Updated: Jul 19, 2021
St. Jude's manufactures herbal plant immune stimulators that can help prevent crop damage from pests and diseases. The company was honored as the most promising agri-startup from Kerala by NABARD, is a finalist in the National Startup Awards 2021, and has been incubated under Rashtriya Krishi Vikas Yojana (National Agriculture Development Programme) at Punjab Agricultural University and at the Kerala Startup Mission. Learn more about their journey here.
Dr. Rajesh honored at NABARD State Credit Seminar 2020 as most promising agri-startup
St. Jude’s is very much a family business. Manoj Raj, who leads Marketing and Analytics for the business and recently finished exams for the second year of his MBA program, remembers clearly the moment when the family decided to enter the agriculture sector. His parents had recently purchased some land in Karnataka, and soon after moving there a neighbor asked if Dr. Rajesh, Manoj’s father, could see their child, who had a severe case of bone deformity and intellectual disability. “It's Endosulfan, sir,” the child's mother explained, dejected.

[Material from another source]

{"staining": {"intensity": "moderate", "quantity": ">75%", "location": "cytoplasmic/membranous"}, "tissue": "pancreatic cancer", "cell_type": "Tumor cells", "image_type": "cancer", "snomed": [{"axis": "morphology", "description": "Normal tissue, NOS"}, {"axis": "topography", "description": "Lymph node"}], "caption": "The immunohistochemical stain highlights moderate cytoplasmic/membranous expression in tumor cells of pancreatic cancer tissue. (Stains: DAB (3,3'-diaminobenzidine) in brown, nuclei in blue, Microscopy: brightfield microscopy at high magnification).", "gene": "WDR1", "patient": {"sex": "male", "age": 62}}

Rajesh soon learned more about the history of the village. Government-owned property nearby had been sprayed with pesticides via helicopter for several years. The chemicals sprayed ended up infiltrating local water sources, causing major medical issues for many of the children born at that time in the region. Although there was nothing that could be done for his neighbor’s child, being a doctor, Jose thought, Even if we can’t treat those affected, can we stop this from happening again? He began to wonder, If we can treat humans with medicine for diseases, would it be possible to cure plant diseases using a similar method?
Rajesh spent two years developing a solution for the plants, to help farmers who were forced to make an impossible choice between their health and their livelihoods. Eventually, he had a product that activated the plants’ internal defense mechanism to fight against disease on its own. It was made using phytopharmaceuticals extracted from herbs and was toxicologically proven to be safe. It would cost up to 50% less than current alternatives, while increasing yields by up to 30%. But when the product was ready to start selling, they were told that it could be a multi-year process to receive the licenses they need. “All these processes – every single step was very confusing. We had already spent a lot of money on research.”
St. Jude's product lines
Eventually, they learned that since the product they had developed physiologically influenced the plant and contained none of the regulated pesticide substances, it was not technically a pesticide. Therefore, they could bypass the licensing process and begin selling directly to farmers. "This market is now regulated with the introduction of bio-stimulants into fertilizer control order,” adds Manoj. As the company's focus shifted from product development to commercialization, St. Jude’s was accepted into the Manush Labs accelerator, which proved to be invaluable.
“We were able to learn so much about the market,” Manoj Raj says. “The mentors gave us a sufficient amount of knowledge and experience in that market. For that, I cannot thank Manush Labs enough.”
Manoj Raj decided to pursue his MBA in order to gain some of the business experience that he knew would help him help grow the family business. However, he also learned that some business lessons could not be taught in the classroom. “For entrepreneurs, it is not about the skill sets. It is about the mindset. Persistence. About being OK taking on and facing challenges.” The company has big plans for growth, and is focused on raising funds to help them grow sales and improve logistics as they continue to expand to new rural areas. The experience with Manush Labs has helped St. Jude’s focus on the customer experience. “We want to understand, what do the farmers actually need? We may have many products, but want to get the farmer's perspective.” In addition, St. Jude’s plans on predicting the plant diseases; which are likely to spread, and which crops are most at risk. It has a strong vision of what the company’s mission should be and hopes to be able to change lives so that farmers are no longer forced to choose between their livelihoods and their health.